Верят ли сами Латунские и Берлиозы в то, что они пишут и говорят? Все равно, что спросить, верят ли они, что днем светло, а ночью наоборот, что после дождя на улице мокро, что ветер сдувает с прохожих шляпы. Они верят в действительность. В ее тотальность (и здесь они искренни полностью). Слепо, порою наивно верят в свое умение приспособиться к ней. (Прототипы этих булгаковских персонажей сами становились жертвами, бывало, что оптом шли в топку гостеррора.) Новая реальность в полной, неожиданной для них самих мере отвечает их физиологической и онтологической потребности жить неживой жизнью, посреди отчужденного от самого себя, умерщвленного сущего.

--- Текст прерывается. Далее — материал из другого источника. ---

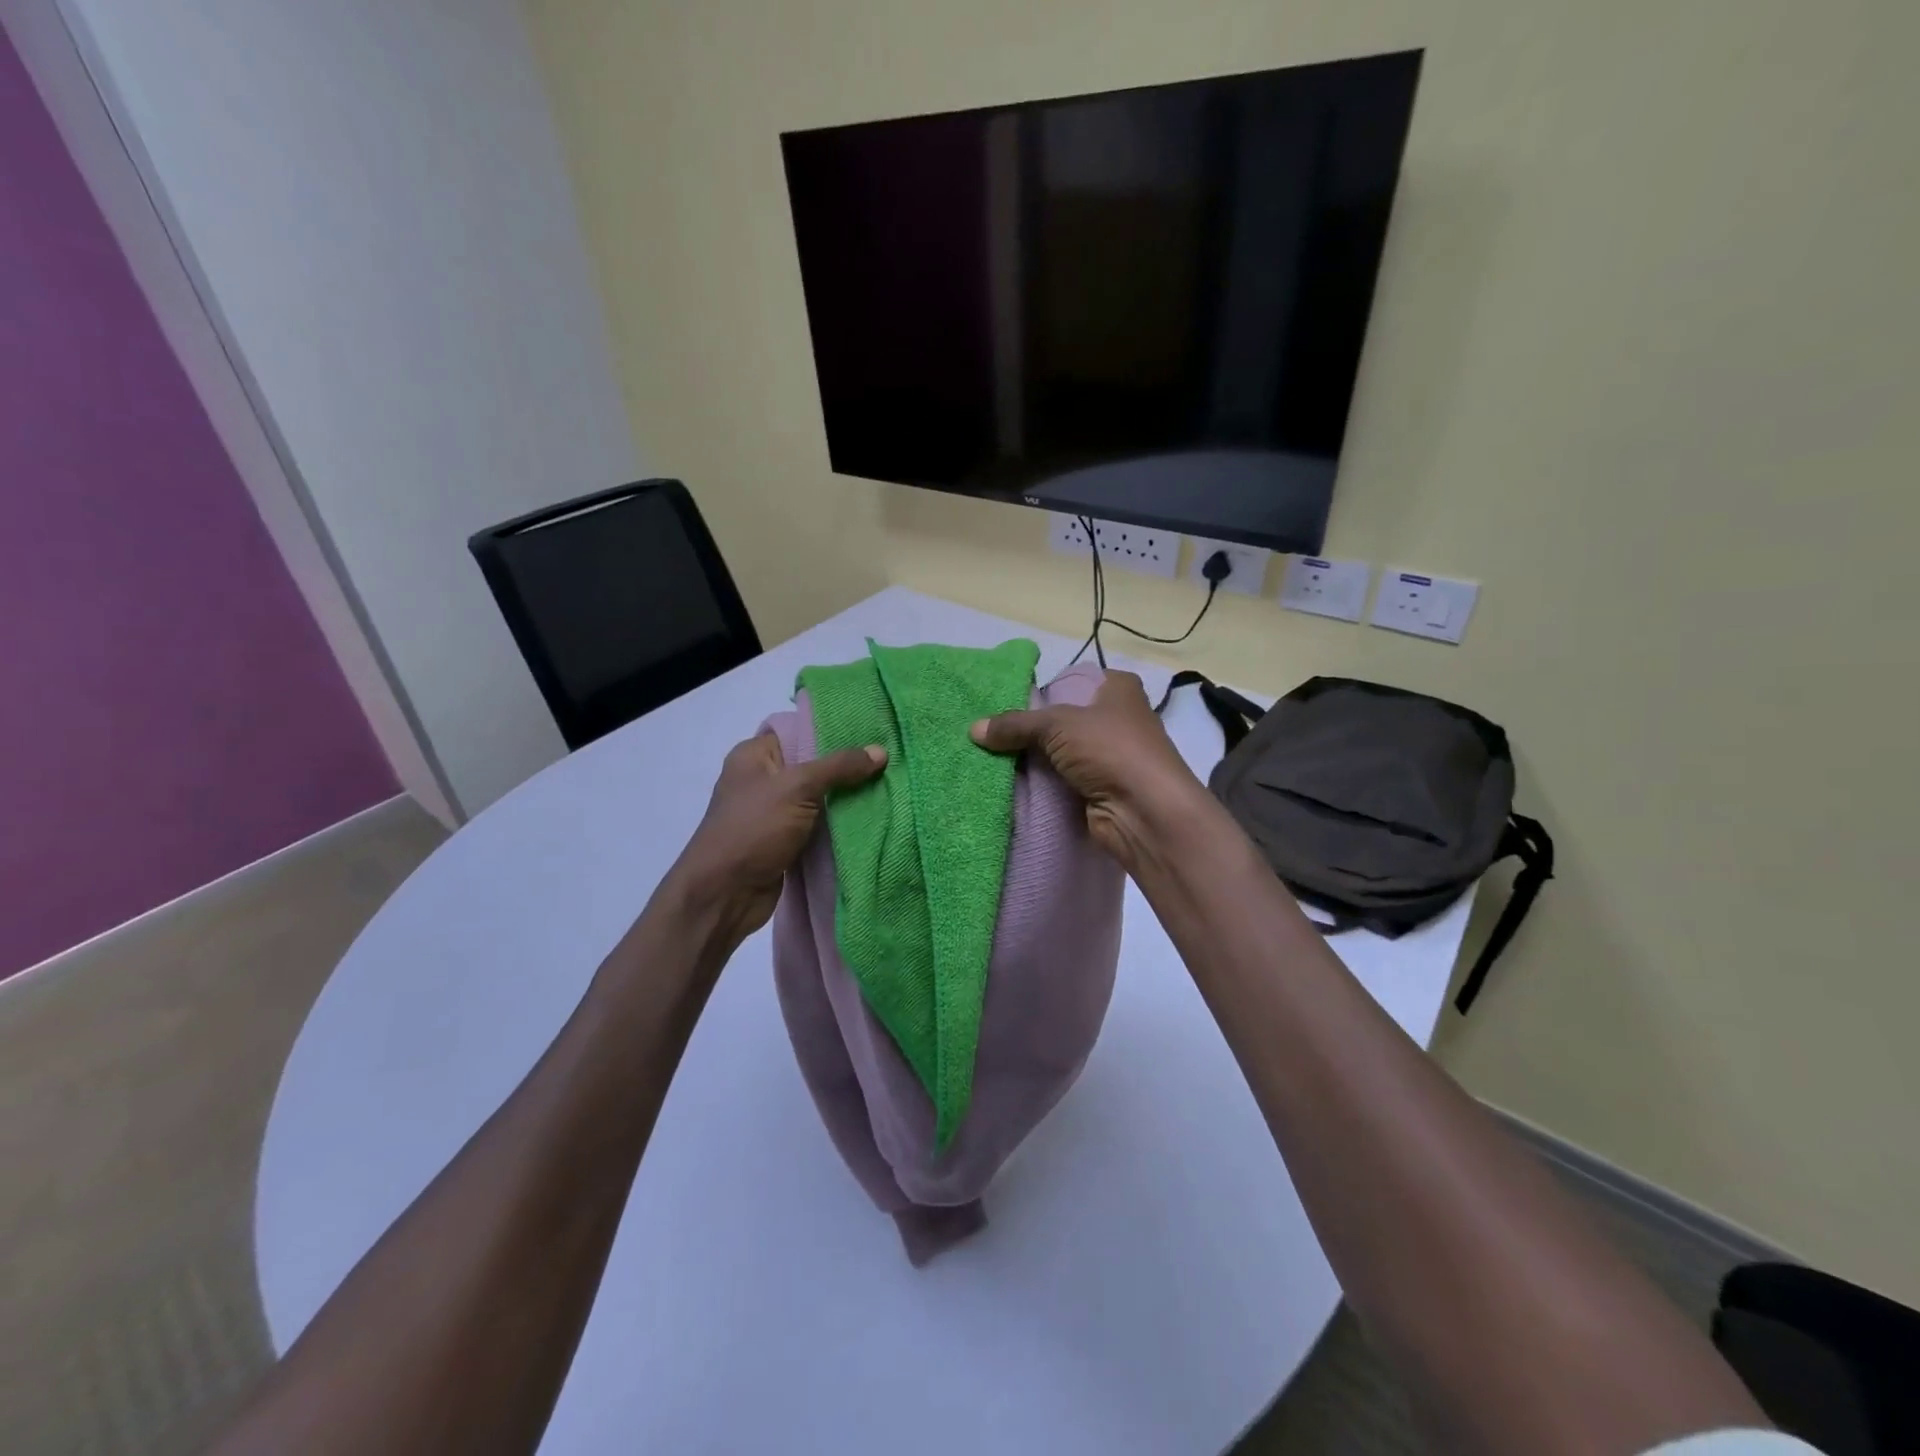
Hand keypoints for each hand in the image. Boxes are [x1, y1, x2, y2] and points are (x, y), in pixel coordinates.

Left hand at [671, 732, 885, 941]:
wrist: (725, 894)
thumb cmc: (753, 829)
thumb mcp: (797, 787)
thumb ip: (839, 767)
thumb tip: (881, 751)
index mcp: (754, 755)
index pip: (799, 730)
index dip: (834, 729)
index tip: (872, 730)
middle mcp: (762, 779)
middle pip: (812, 764)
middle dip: (847, 766)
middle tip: (888, 759)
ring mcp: (773, 812)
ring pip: (818, 797)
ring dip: (847, 797)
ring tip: (888, 784)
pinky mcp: (784, 840)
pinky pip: (818, 824)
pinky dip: (839, 823)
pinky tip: (872, 815)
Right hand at [970, 671, 1207, 870]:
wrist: (1145, 811)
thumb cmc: (1110, 749)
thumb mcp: (1057, 725)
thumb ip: (1015, 725)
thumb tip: (974, 730)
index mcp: (1118, 688)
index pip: (1072, 681)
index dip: (1043, 692)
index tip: (1007, 704)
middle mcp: (1118, 718)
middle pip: (1064, 719)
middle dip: (1032, 729)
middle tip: (991, 733)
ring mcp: (1111, 756)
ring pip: (1063, 752)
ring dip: (1036, 759)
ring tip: (993, 759)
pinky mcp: (1103, 788)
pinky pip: (1065, 780)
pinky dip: (1044, 783)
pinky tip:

Попечители уже утомились и снова стали перешептываться. Факультетские дамы тут же включились в разговор. Но Кристина достаточно сурово призвала всех слушать.
– В двадцатые годы философ Яков Голосовкер (это в вашем основном списке) пишет роман, героем которого становится Христос, пришедший в Москву времен НЭПа. Общность самой идеи столкнуть новый, неописуемый мир с Абсолютом, очевидно, и определила многие смысловые и сюжетные совпадения романов Булгакова и Голосовкера при всей стилистической их несхожести, при всей разнице масштаба литературных дарований. Эпоха начинает заниматься плагиатом, не дожидаясь даже, когда философ и писатель допишут книги своей жизни: так, судьба романа Голосовкера совпала с судьбой романа Мастера о Пилате – сожженный роман. (До нас дошли фрагменты, эпизоды, черновики Голосовкера, попытки авторской реконструкции). А судьба самого Голосовкера в каких-то узловых своих точках совпала с судьбами героев его произведения и с судьбой Мастера, созданного воображением Булгакова.